Below are the records; reproduce all of them exactly but without any images.

┌─ Data for this task

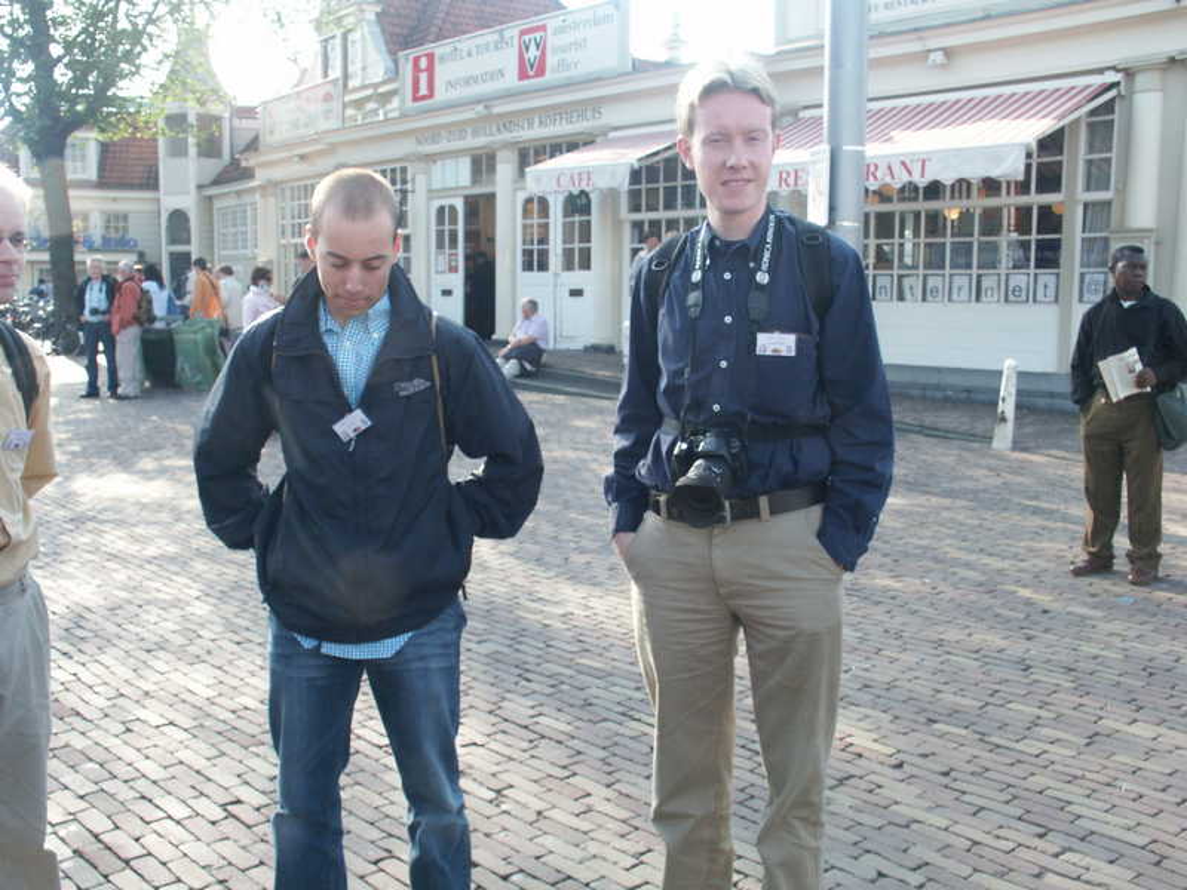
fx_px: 1097
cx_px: 594
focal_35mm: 32
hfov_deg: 56.8
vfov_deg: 44.2
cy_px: 445
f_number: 4.5
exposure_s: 1/125
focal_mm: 8.27
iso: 100
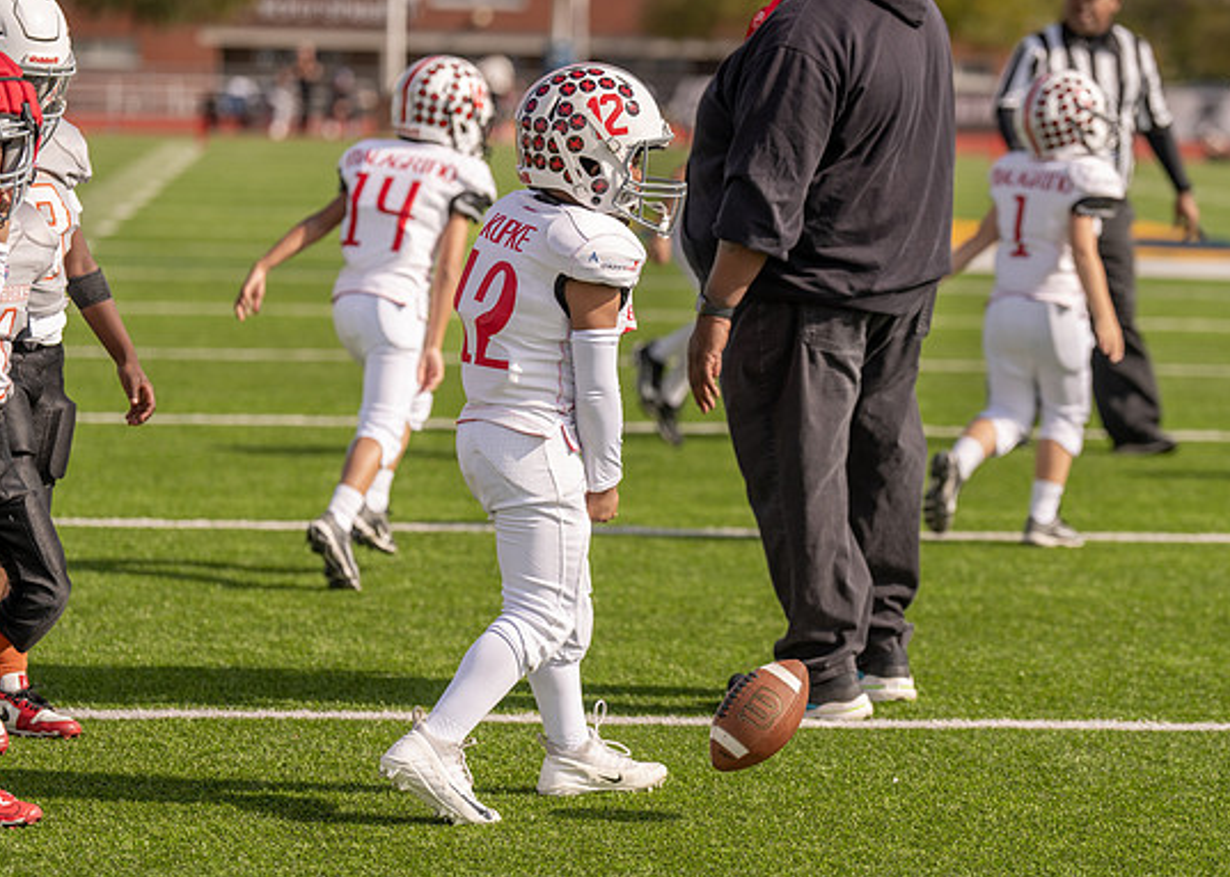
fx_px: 5307
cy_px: 495
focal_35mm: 152
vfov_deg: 9.4
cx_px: 721
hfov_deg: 13.2
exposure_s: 1/2500
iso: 100
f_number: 2.8
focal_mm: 118
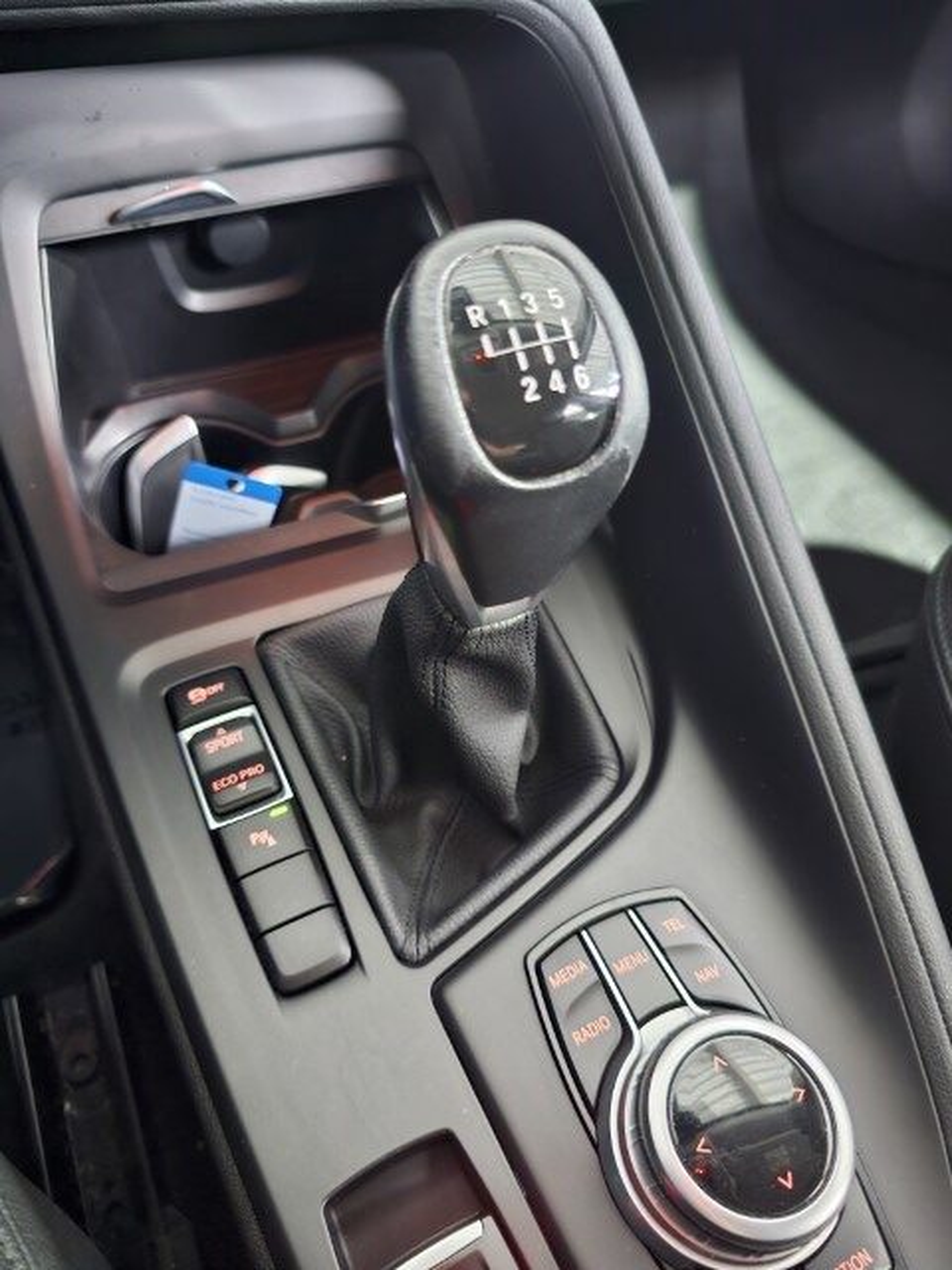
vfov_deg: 73.9
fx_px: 843
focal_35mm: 23
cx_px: 476
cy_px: 635
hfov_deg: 58.9
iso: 1250
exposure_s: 1/17
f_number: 1.7
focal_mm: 6.3
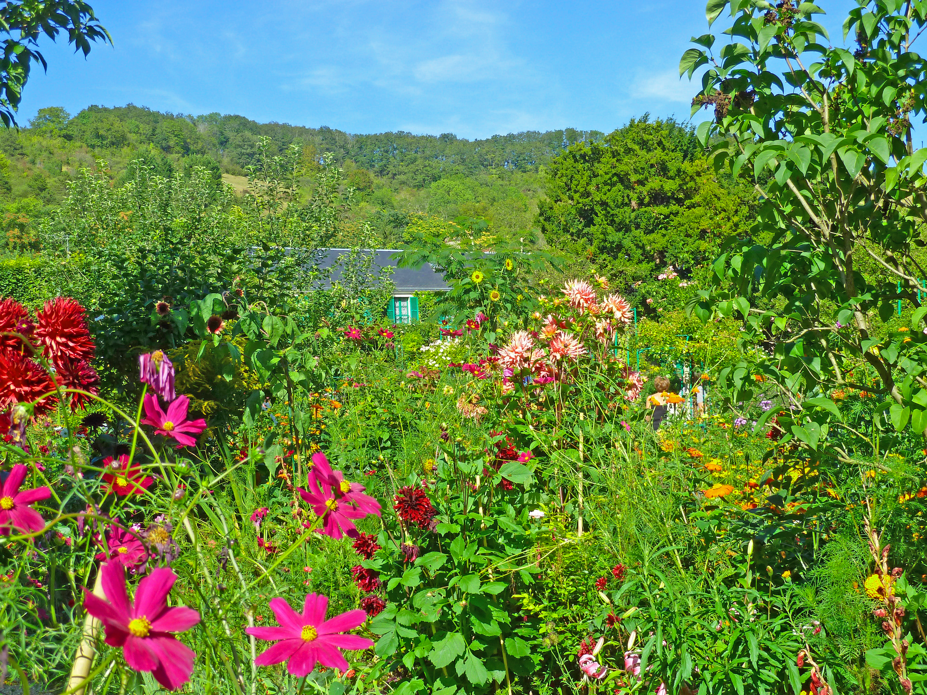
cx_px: 464
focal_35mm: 52
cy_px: 348
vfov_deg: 28.0
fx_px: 1393
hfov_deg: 36.8
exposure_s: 1/320
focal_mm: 8.5
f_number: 3.8
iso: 80
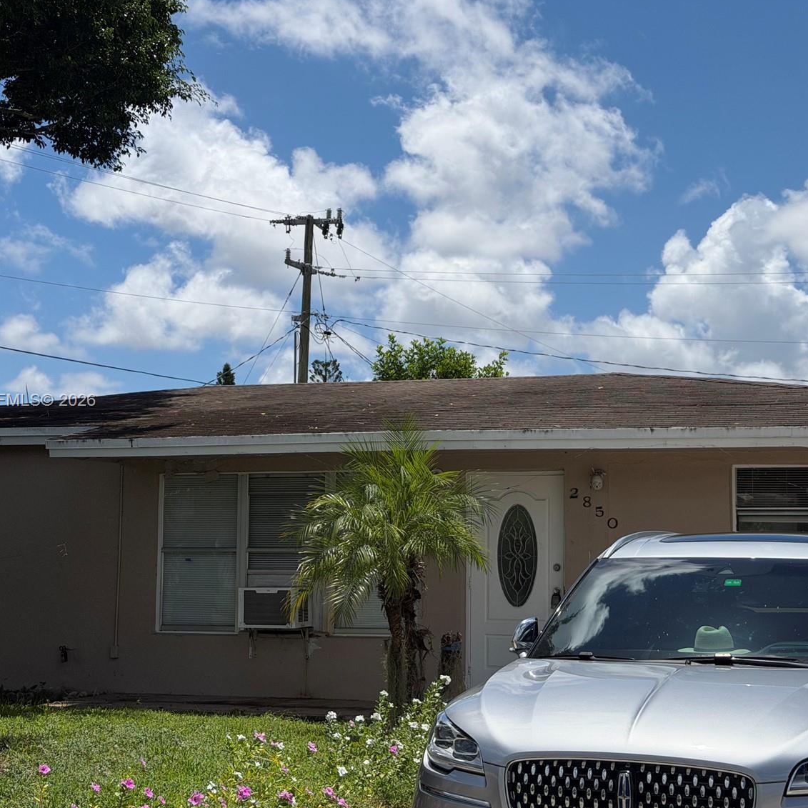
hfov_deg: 28.6
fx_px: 1584
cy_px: 401
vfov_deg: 28.6
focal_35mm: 60
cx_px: 445
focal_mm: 6.76
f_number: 1.78
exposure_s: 1/8772
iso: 64
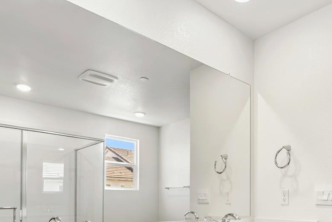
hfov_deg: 60.3
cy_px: 187
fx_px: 267
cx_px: 248
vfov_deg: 42.3
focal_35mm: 29
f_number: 8
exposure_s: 1/6
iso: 250
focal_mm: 10
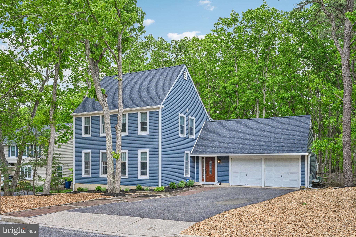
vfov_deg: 43.6
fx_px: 297
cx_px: 178
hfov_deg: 61.9
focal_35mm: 30
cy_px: 118
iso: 800
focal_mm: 30
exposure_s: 1/500
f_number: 8
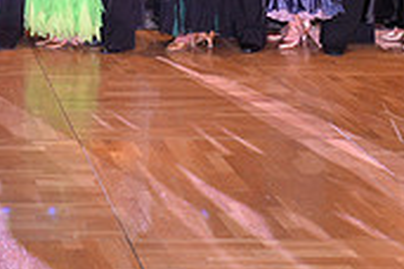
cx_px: -54
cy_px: -119
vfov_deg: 11.5
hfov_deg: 17.1
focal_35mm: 115
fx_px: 1290
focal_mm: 34
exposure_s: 1/250
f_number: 5
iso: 2500
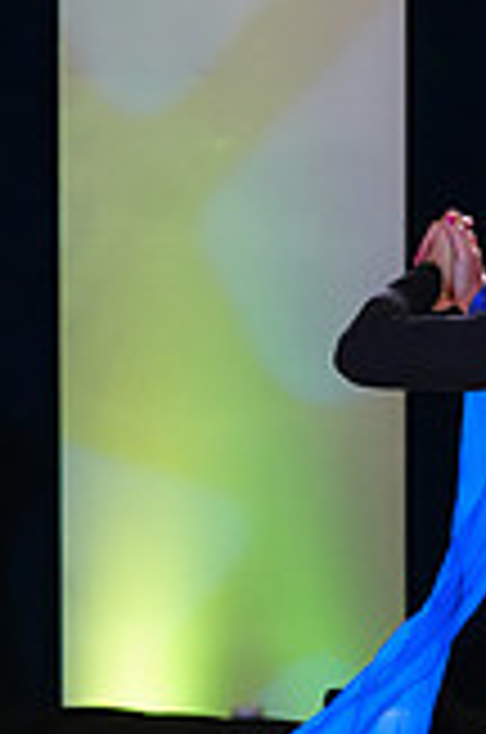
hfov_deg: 3.7
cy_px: 1013
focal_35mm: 371
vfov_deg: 5.5
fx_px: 7544
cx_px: 439
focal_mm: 104
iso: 3200
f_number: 5.6
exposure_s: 1/250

└─

Answer for this exercise
fx_px: 1097
cx_px: 594
focal_35mm: 32
hfov_deg: 56.8
vfov_deg: 44.2
cy_px: 445
f_number: 4.5
exposure_s: 1/125
focal_mm: 8.27
iso: 100
fx_px: 5307
cy_px: 495
focal_35mm: 152
vfov_deg: 9.4
cx_px: 721
hfov_deg: 13.2
exposure_s: 1/2500
iso: 100
f_number: 2.8
focal_mm: 118
vfov_deg: 73.9
fx_px: 843
focal_35mm: 23
cx_px: 476
cy_px: 635
hfov_deg: 58.9
iso: 1250
exposure_s: 1/17
f_number: 1.7
focal_mm: 6.3
cx_px: 464
focal_35mm: 52
cy_px: 348
vfov_deg: 28.0
fx_px: 1393
hfov_deg: 36.8
exposure_s: 1/320
focal_mm: 8.5
f_number: 3.8
iso: 80
hfov_deg: 28.6
fx_px: 1584
cy_px: 401
vfov_deg: 28.6
focal_35mm: 60
cx_px: 445
focal_mm: 6.76
f_number: 1.78
exposure_s: 1/8772
iso: 64
hfov_deg: 60.3
cy_px: 187
fx_px: 267
cx_px: 248
vfov_deg: 42.3
focal_35mm: 29
f_number: 8
exposure_s: 1/6
iso: 250
focal_mm: 10
vfov_deg: 43.6
fx_px: 297
cx_px: 178
hfov_deg: 61.9
focal_35mm: 30
cy_px: 118
iso: 800
focal_mm: 30
exposure_s: 1/500
f_number: 8
cx_px: -54
cy_px: -119
vfov_deg: 11.5
hfov_deg: 17.1
focal_35mm: 115
fx_px: 1290
focal_mm: 34
exposure_s: 1/250
f_number: 5
iso: 2500
hfov_deg: 3.7
cy_px: 1013
focal_35mm: 371
vfov_deg: 5.5
fx_px: 7544
cx_px: 439
focal_mm: 104
iso: 3200
f_number: 5.6
exposure_s: 1/250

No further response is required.